[Start of section]

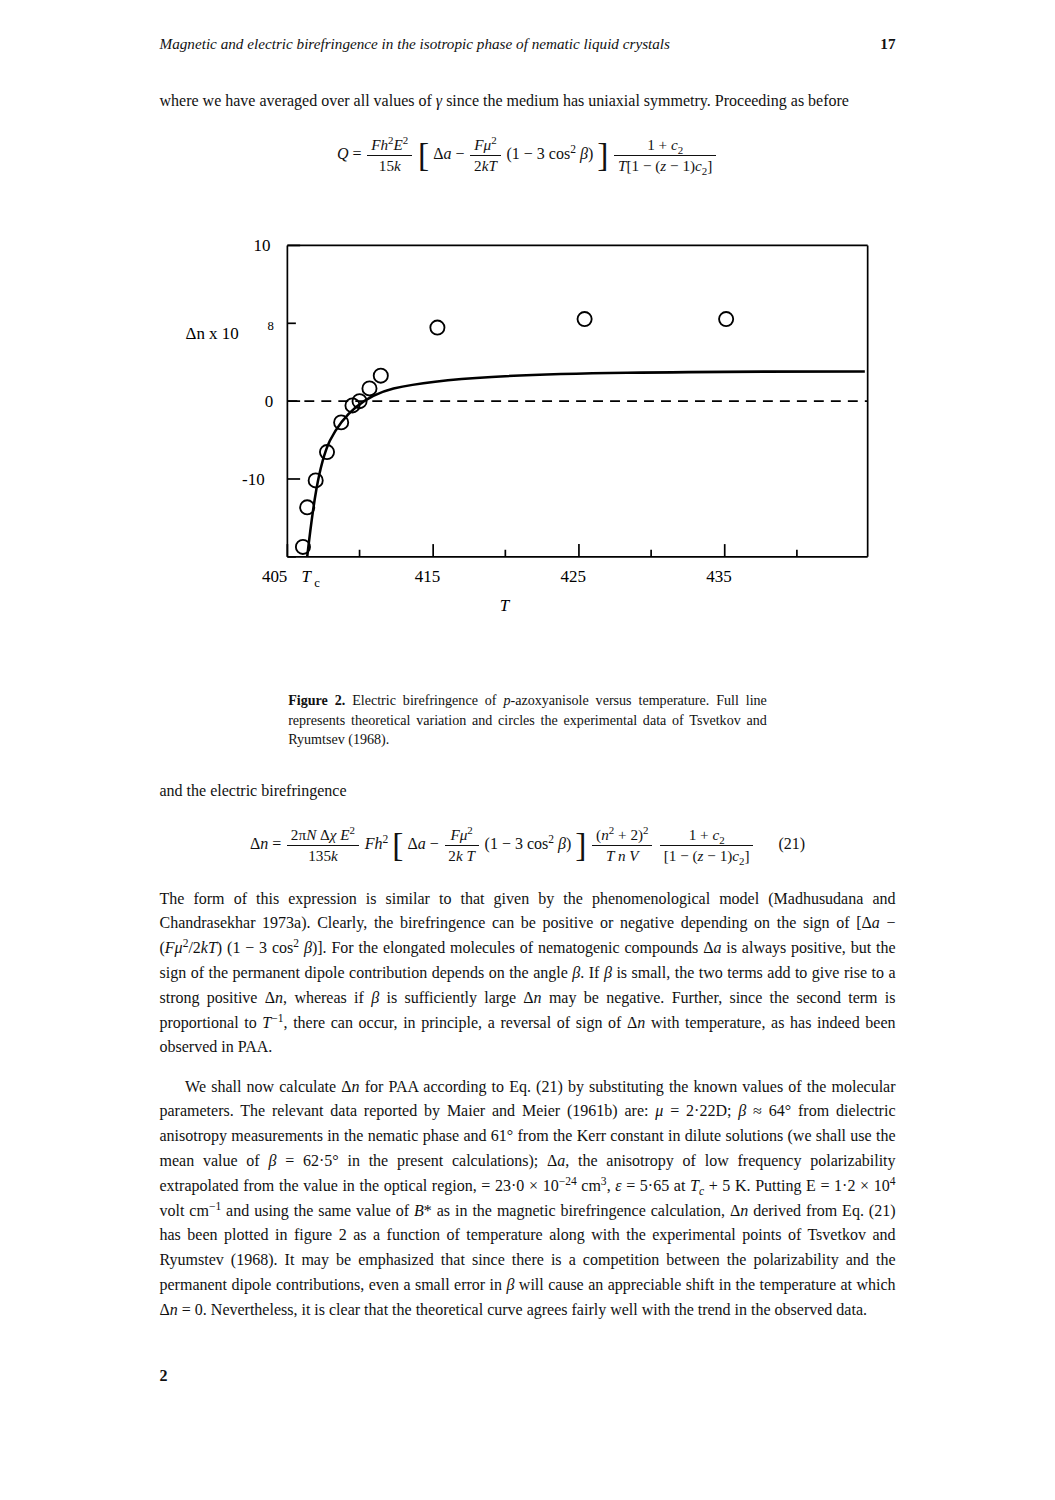Magnetic and electric birefringence in the isotropic phase of nematic liquid crystals 17
where we have averaged over all values of γ since the medium has uniaxial symmetry. Proceeding as before
Q = Fh2E215k [ Δa − Fμ22kT (1 − 3 cos2 β) ] 1 + c2 T[1 − (z − 1)c2]
Electric birefringence of p-azoxyanisole versus temperature Graph with vertical axis labelled delta n times 10 to the 8, ranging from below minus 10 to 10, and horizontal axis labelled T from 405 (T sub c) to about 438. A solid theoretical curve rises steeply from large negative values near 405 and flattens slightly above zero. Open circles show experimental data following the same trend. 10 0 -10 Δn x 10 8 405 T c 415 425 435 T
Figure 2. Electric birefringence of p-azoxyanisole versus temperature. Full line represents theoretical variation and circles the experimental data of Tsvetkov and Ryumtsev (1968).
and the electric birefringence
Δn = 2πN Δχ E2135k Fh2 [ Δa − Fμ22k T (1 − 3 cos2 β) ] (n2 + 2)2 T n V 1 + c2[1 − (z − 1)c2] (21)
The form of this expression is similar to that given by the phenomenological model (Madhusudana and Chandrasekhar 1973a). Clearly, the birefringence can be positive or negative depending on the sign of [Δa − (Fμ2/2kT) (1 − 3 cos2 β)]. For the elongated molecules of nematogenic compounds Δa is always positive, but the sign of the permanent dipole contribution depends on the angle β. If β is small, the two terms add to give rise to a strong positive Δn, whereas if β is sufficiently large Δn may be negative. Further, since the second term is proportional to T−1, there can occur, in principle, a reversal of sign of Δn with temperature, as has indeed been observed in PAA.
We shall now calculate Δn for PAA according to Eq. (21) by substituting the known values of the molecular parameters. The relevant data reported by Maier and Meier (1961b) are: μ = 2·22D; β ≈ 64° from dielectric anisotropy measurements in the nematic phase and 61° from the Kerr constant in dilute solutions (we shall use the mean value of β = 62·5° in the present calculations); Δa, the anisotropy of low frequency polarizability extrapolated from the value in the optical region, = 23·0 × 10−24 cm3, ε = 5·65 at Tc + 5 K. Putting E = 1·2 × 104 volt cm−1 and using the same value of B* as in the magnetic birefringence calculation, Δn derived from Eq. (21) has been plotted in figure 2 as a function of temperature along with the experimental points of Tsvetkov and Ryumstev (1968). It may be emphasized that since there is a competition between the polarizability and the permanent dipole contributions, even a small error in β will cause an appreciable shift in the temperature at which Δn = 0. Nevertheless, it is clear that the theoretical curve agrees fairly well with the trend in the observed data.
2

[End of section]

What lines in the material above hold the word "Tsvetkov"? Pull them out.

» **SOLUTION**
Figure 2. Electric birefringence of p-azoxyanisole versus temperature. Full line represents theoretical variation and circles the experimental data of Tsvetkov and Ryumtsev (1968).
We shall now calculate Δn for PAA according to Eq. (21) by substituting the known values of the molecular parameters. The relevant data reported by Maier and Meier (1961b) are: μ = 2·22D; β ≈ 64° from dielectric anisotropy measurements in the nematic phase and 61° from the Kerr constant in dilute solutions (we shall use the mean value of β = 62·5° in the present calculations); Δa, the anisotropy of low frequency polarizability extrapolated from the value in the optical region, = 23·0 × 10−24 cm3, ε = 5·65 at Tc + 5 K. Putting E = 1·2 × 104 volt cm−1 and using the same value of B* as in the magnetic birefringence calculation, Δn derived from Eq. (21) has been plotted in figure 2 as a function of temperature along with the experimental points of Tsvetkov and Ryumstev (1968). It may be emphasized that since there is a competition between the polarizability and the permanent dipole contributions, even a small error in β will cause an appreciable shift in the temperature at which Δn = 0. Nevertheless, it is clear that the theoretical curve agrees fairly well with the trend in the observed data.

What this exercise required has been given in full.